- **Excerpt to read**
•••••
In her book, Davis details how the people of Germany, particularly women, changed the political scene, forcing government officials to recognize and address the needs of the lower middle and working classes in unprecedented fashion. In their quest for food for their starving families, these two classes, traditionally at odds with each other, drew together during the war, making apparently unified demands on the government. Gender played an important role in this unification, because women of both classes had primary responsibility for buying goods that were in perennially short supply.
"It suddenly became more important how much one had to spend than what one did to earn money," she says. "This transformed the way class operated and how people thought of themselves. The uniting of the classes in turn forced officials to revise their responses to the populace. Formerly, authorities demanded that German subjects served the state. During the war, popular protest helped spread the notion that the state was obliged to serve Germans."
According to Davis, "Home Fires Burning" is the first book to examine how class unity spearheaded by women created a widespread notion of popular sovereignty in Germany.
Davis begins by recounting the combination of several crucial errors that led to severe food shortages during the war. Ironically, the government, knowing that a third of the country's food was imported -- including meat, milk, butter and coffee -- developed a plan to store needed domestic food supplies in the event of war, but then quickly abandoned the idea. Officials concluded wrongly that any war with Britain would be brief and focused their attention on purely military strategies. As a result, they were completely unprepared for a rigorous, four-year economic blockade by Great Britain.
"Germany was strongest in supplying its own carbohydrates, via its harvests of potato and rye," Davis writes. "However, the country lacked indigenous supplies of nitrogenous and phosphatic fertilizers necessary for the high yields of its crops, central not only to human nourishment but also to the feeding of German livestock. Even domestic production hinged on the availability of imported fertilizers." Bread and potatoes -- staples of the German diet -- were in short supply almost immediately, causing public opinion to turn quickly against the war.
The growing discontent among the people sparked massive street demonstrations in which women played a major part. One police officer, according to Davis, "described a scene of 'thousands of women' seeking potatoes, adding that 'all women as well as men find the government guilty,' of brooking these circumstances." Participants in protests over the lack of milk, butter and other dairy products were also identified by police and other officials as "women, women of little means, and women of the working classes."
This unrest was widely reported in daily newspapers within the country and played up in front-page stories throughout Europe, further embarrassing officials. The government was forced to give attention to those who formerly held little political clout, and it distracted them from the war, says Davis. "This violence at home affected the social politics as much as what happened on the battlefield," she contends.
•••••
- **What you will do**
1. According to the excerpt on wartime Germany, what share of the country's food was imported?
2. Quote the excerpt on wartime Germany, copying everything from "Davis begins by" down to "by Great Britain.".
The entries have no connection to the excerpt on wartime Germany.

- **Information provided**
•••••
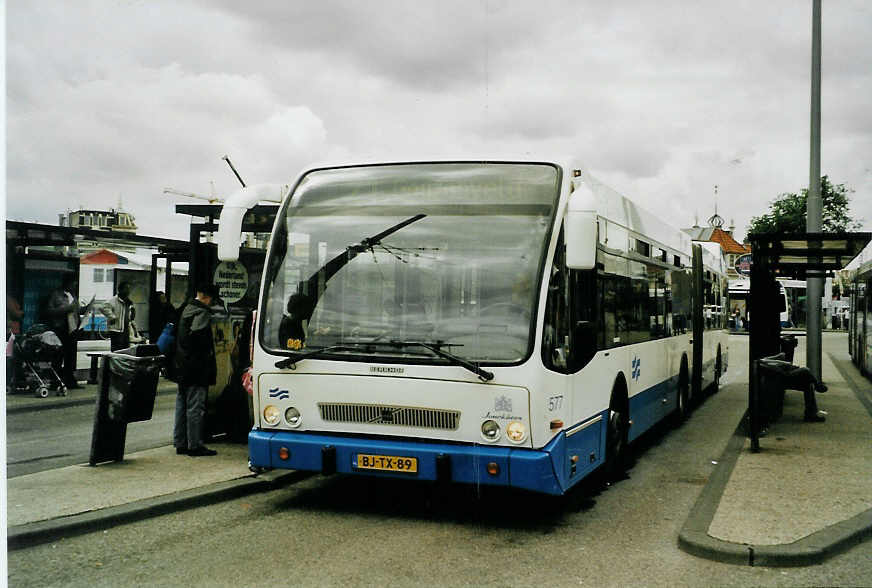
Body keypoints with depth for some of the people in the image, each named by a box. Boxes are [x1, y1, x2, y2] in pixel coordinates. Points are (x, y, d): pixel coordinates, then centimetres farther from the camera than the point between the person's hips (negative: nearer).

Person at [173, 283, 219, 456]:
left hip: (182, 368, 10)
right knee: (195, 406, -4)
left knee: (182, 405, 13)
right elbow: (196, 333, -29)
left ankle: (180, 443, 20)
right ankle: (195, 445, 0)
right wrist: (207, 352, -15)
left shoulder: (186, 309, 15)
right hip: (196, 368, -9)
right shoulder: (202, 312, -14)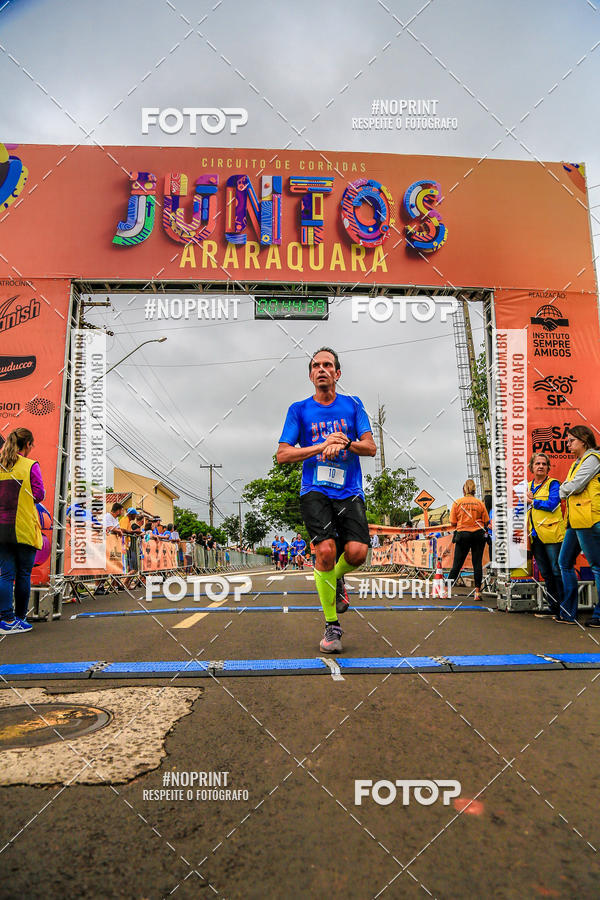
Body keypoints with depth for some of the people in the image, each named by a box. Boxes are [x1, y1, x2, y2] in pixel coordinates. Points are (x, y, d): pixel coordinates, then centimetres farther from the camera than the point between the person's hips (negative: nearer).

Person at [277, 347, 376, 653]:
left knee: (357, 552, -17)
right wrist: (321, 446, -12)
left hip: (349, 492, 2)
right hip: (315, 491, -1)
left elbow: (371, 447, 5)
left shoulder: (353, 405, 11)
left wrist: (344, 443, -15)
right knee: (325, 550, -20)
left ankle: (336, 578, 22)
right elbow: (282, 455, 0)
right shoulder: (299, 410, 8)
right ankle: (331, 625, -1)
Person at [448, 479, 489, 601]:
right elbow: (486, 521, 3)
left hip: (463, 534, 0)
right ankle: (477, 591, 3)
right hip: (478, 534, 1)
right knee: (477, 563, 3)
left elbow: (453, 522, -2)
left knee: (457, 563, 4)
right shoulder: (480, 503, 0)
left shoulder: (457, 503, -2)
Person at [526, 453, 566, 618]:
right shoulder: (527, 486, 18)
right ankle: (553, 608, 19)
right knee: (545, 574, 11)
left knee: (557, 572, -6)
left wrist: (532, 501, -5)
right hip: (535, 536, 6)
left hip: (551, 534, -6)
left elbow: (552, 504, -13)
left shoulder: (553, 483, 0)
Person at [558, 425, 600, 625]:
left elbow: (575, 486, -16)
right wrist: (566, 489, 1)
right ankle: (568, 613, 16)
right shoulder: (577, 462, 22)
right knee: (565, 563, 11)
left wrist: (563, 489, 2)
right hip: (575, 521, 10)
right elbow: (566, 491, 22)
•••••
- **Responses to the exercise**
1. A third of the country's food was imported.

2.
Davis begins by recounting the combination of several crucial errors that led to severe food shortages during the war. Ironically, the government, knowing that a third of the country's food was imported -- including meat, milk, butter and coffee -- developed a plan to store needed domestic food supplies in the event of war, but then quickly abandoned the idea. Officials concluded wrongly that any war with Britain would be brief and focused their attention on purely military strategies. As a result, they were completely unprepared for a rigorous, four-year economic blockade by Great Britain.